§ **Given passage**:
--- Start ---
LONDON.- The Wallace Collection houses one of Britain’s most important collections of paintings by the seventeenth-century Spanish artist, Bartolomé Estebán Murillo, with eight masterpieces and several by his workshop and associates, Francisco Meneses Osorio and Juan Simón Gutiérrez. They were all acquired by the 4th Marquess of Hertford, and epitomise the ‘pleasing’ pictures he so favoured. This special display is timed to coincide with the exhibition, Murillo and Justino de Neve. The Art of Friendship being held at the Dulwich Picture Gallery. It reunites for the first time in over two hundred years the Wallace Collection paintings with a rarely-seen loan, which together formed part of one of his important cycles. 

Recently major museums have begun to re-appraise Murillo, who was much revered throughout the eighteenth and early nineteenth century, when his work was eagerly bought by French and British connoisseurs. However, from the mid nineteenth century, his fame began to decline culminating for many in the twentieth century view of his art as unfashionably sentimental, an appropriate decoration for chocolate boxes. Recent books and exhibitions on the artist have all helped to restore the painter’s reputation and cement his important position within the European Baroque. 

Murillo was equally famous for his paintings of both religious and everyday life, but all of those purchased by the 4th Marquess were of religious subjects. In these devotional paintings Murillo powerfully communicates the human emotions of his subjects, while at the same time endowing them with great beauty and grace. Such scenes as the Annunciation and the Adoration are a fusion of earth and Heaven, a powerful intermingling of grace and humanity. In the painting of the Augustinian Bishop St. Thomas of Villanueva distributing alms to the poor and destitute, the theme of charity is represented with Murillo’s characteristic compassion. Figures are lovingly rendered, even down to the realistic dirt on the feet of the beggar. These simple but powerful works convey a spiritual calm and wonder today, just as they would have done in the turbulent times in which they were painted.
--- End ---
§ **Actions to take**:
A - Answer these questions from the passage on Murillo:
(i) Who acquired the Murillo paintings in the Wallace Collection?
(ii) At which gallery is the exhibition Murillo and Justino de Neve. The Art of Friendship being held?
(iii) What kind of subjects did all the paintings bought by the 4th Marquess show?
B - Quote the stretch of the passage on Murillo from "Murillo was equally" through "they were painted.".
The material that comes next is separate from the passage on Murillo.

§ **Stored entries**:
--- Start ---
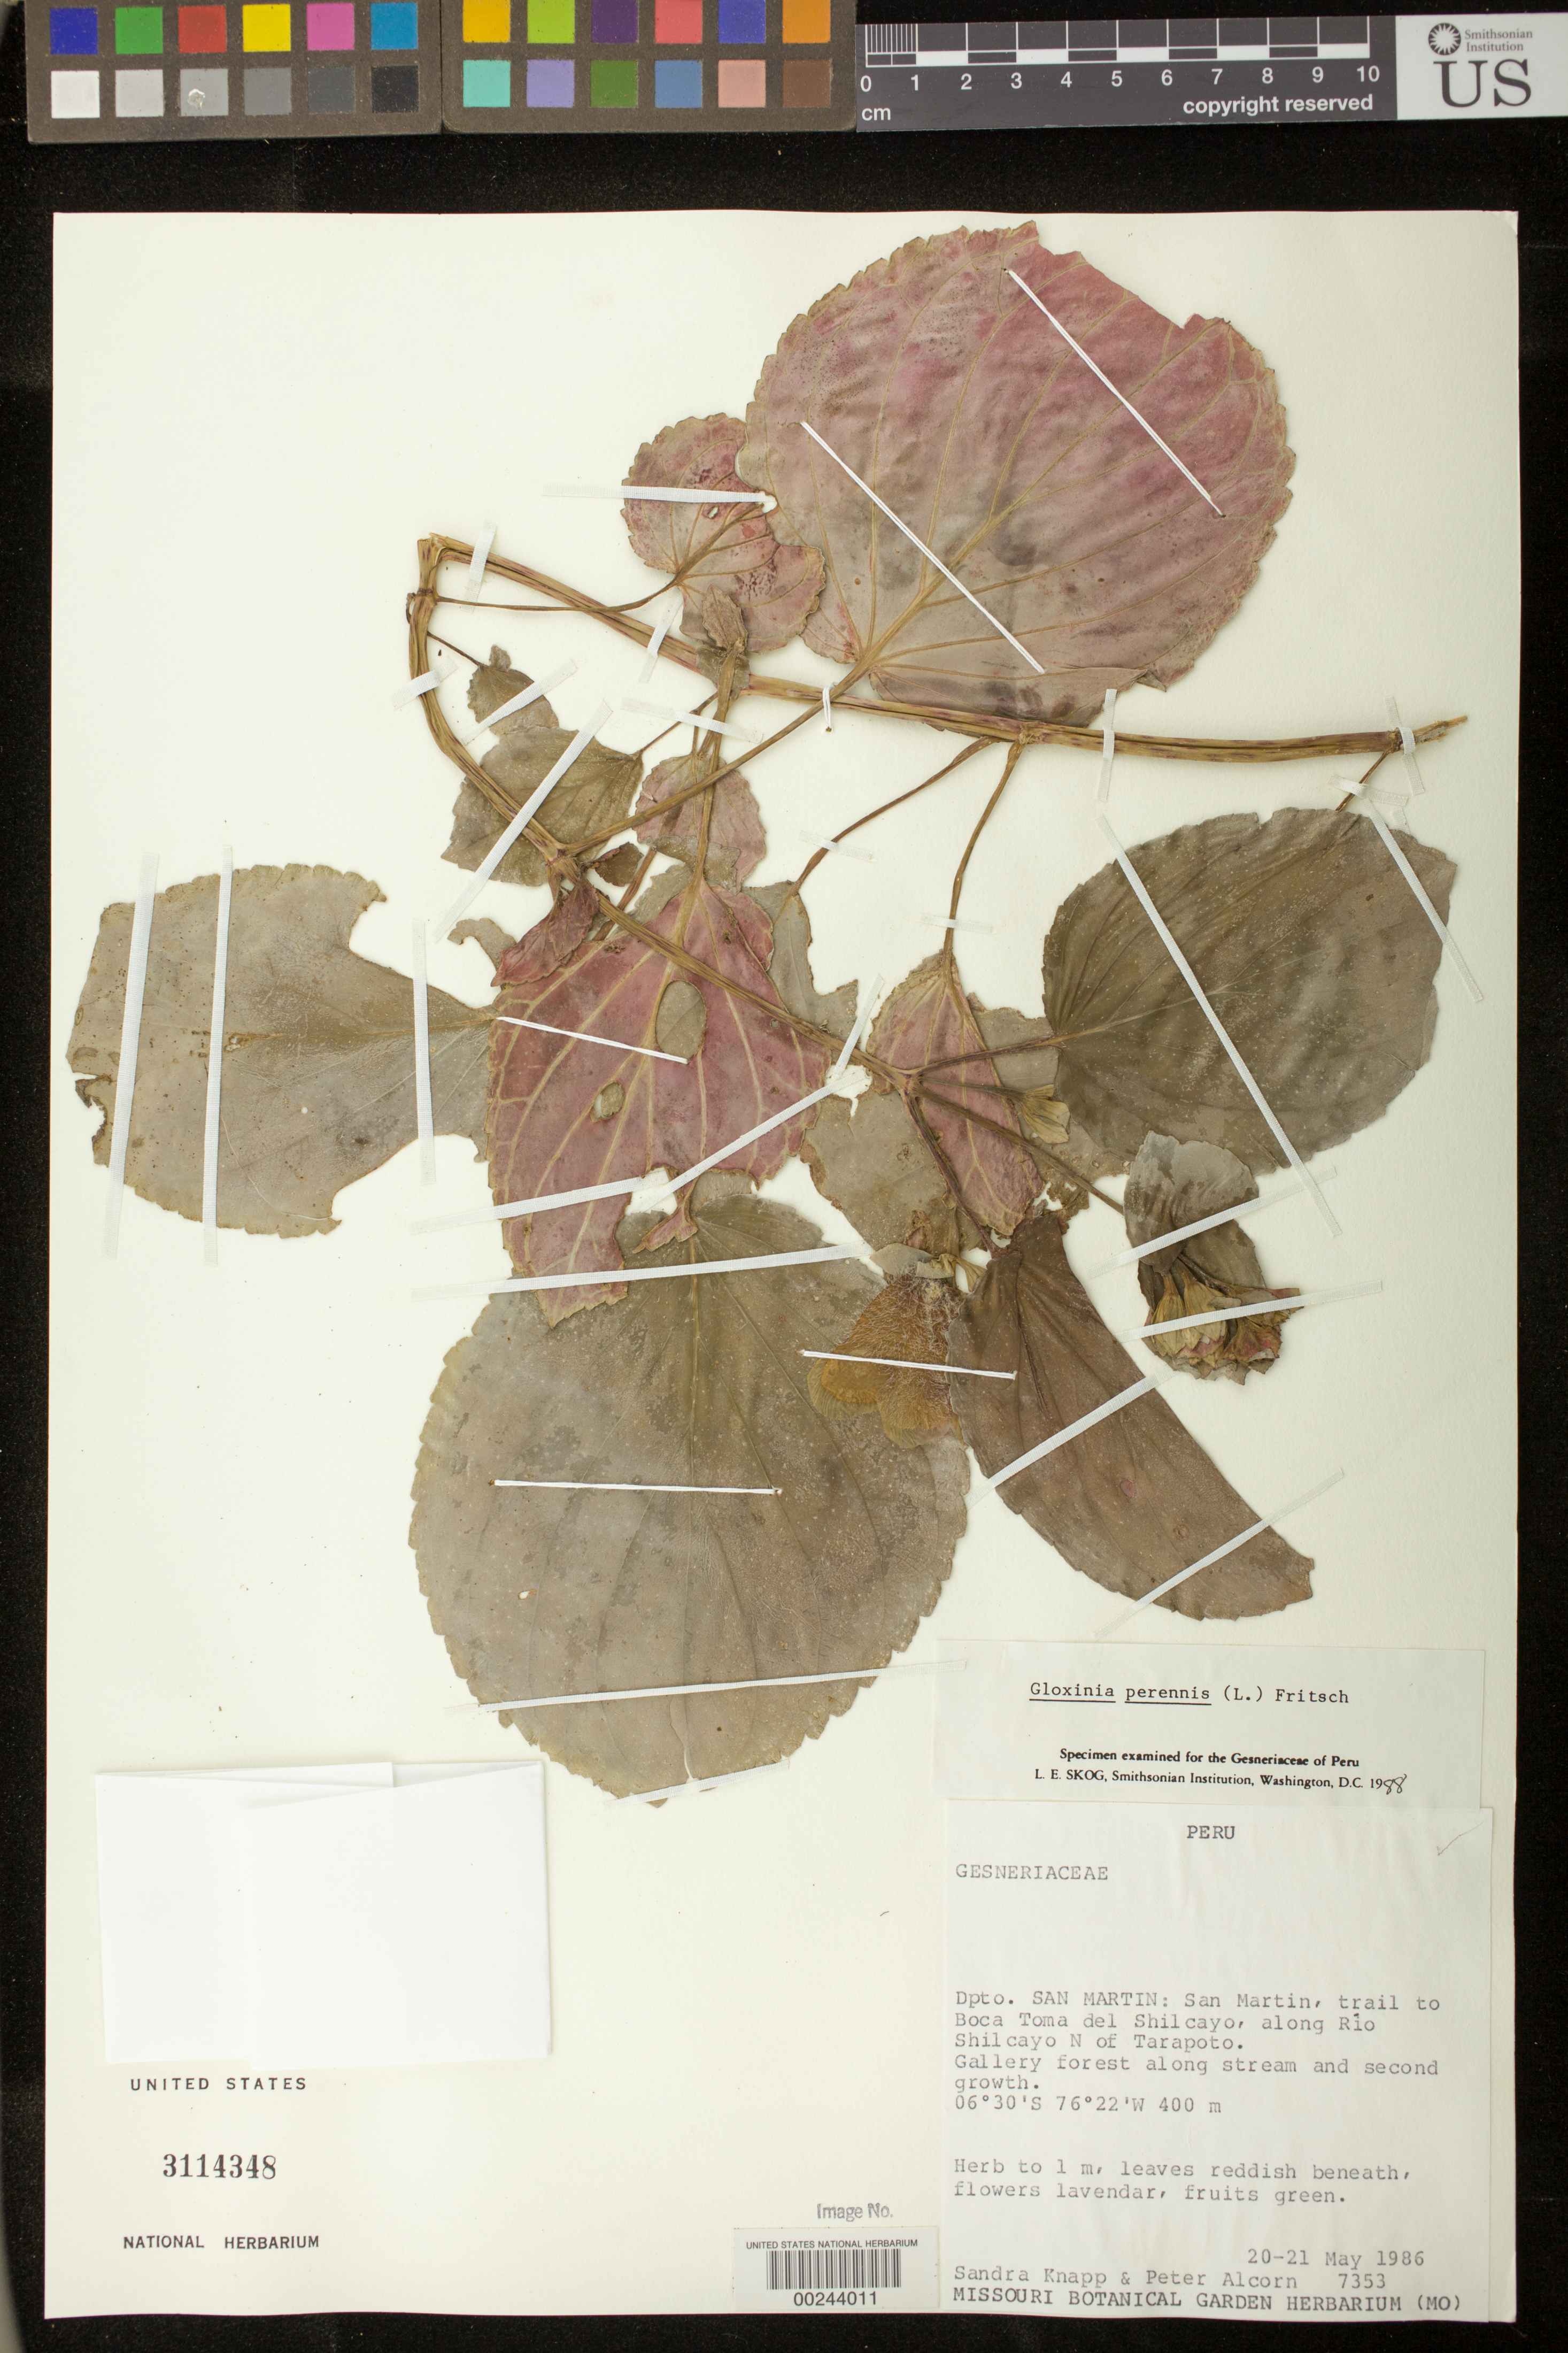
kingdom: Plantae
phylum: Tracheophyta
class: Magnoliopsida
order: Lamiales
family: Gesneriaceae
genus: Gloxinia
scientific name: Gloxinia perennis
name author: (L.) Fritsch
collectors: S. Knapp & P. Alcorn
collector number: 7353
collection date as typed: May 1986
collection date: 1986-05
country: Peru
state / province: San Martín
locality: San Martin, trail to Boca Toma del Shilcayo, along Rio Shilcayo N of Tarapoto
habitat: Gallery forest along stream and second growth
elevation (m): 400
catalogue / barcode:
--- End ---
§ **The responses**:
A -
(i) The 4th Marquess of Hertford
(ii) The Dulwich Picture Gallery
(iii) Religious subjects

B -
Murillo was equally famous for his paintings of both religious and everyday life, but all of those purchased by the 4th Marquess were of religious subjects. In these devotional paintings Murillo powerfully communicates the human emotions of his subjects, while at the same time endowing them with great beauty and grace. Such scenes as the Annunciation and the Adoration are a fusion of earth and Heaven, a powerful intermingling of grace and humanity. In the painting of the Augustinian Bishop St. Thomas of Villanueva distributing alms to the poor and destitute, the theme of charity is represented with Murillo’s characteristic compassion. Figures are lovingly rendered, even down to the realistic dirt on the feet of the beggar. These simple but powerful works convey a spiritual calm and wonder today, just as they would have done in the turbulent times in which they were painted.